Please output exactly the run of lines that starts at the line with "54 795 11805" and ends at the last line of the records below.

*** Source data Section Begins ***

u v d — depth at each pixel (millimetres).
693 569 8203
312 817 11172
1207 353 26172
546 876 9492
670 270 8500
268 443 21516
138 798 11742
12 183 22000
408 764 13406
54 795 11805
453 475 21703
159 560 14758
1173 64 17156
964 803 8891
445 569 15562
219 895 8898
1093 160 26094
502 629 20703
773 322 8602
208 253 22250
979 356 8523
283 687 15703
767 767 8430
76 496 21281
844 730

*** Source data Section Ends ***

### [Your response]
54 795 11805
453 475 21703
159 560 14758
1173 64 17156
964 803 8891
445 569 15562
219 895 8898
1093 160 26094
502 629 20703
773 322 8602
208 253 22250
979 356 8523
283 687 15703
767 767 8430
76 496 21281
844 730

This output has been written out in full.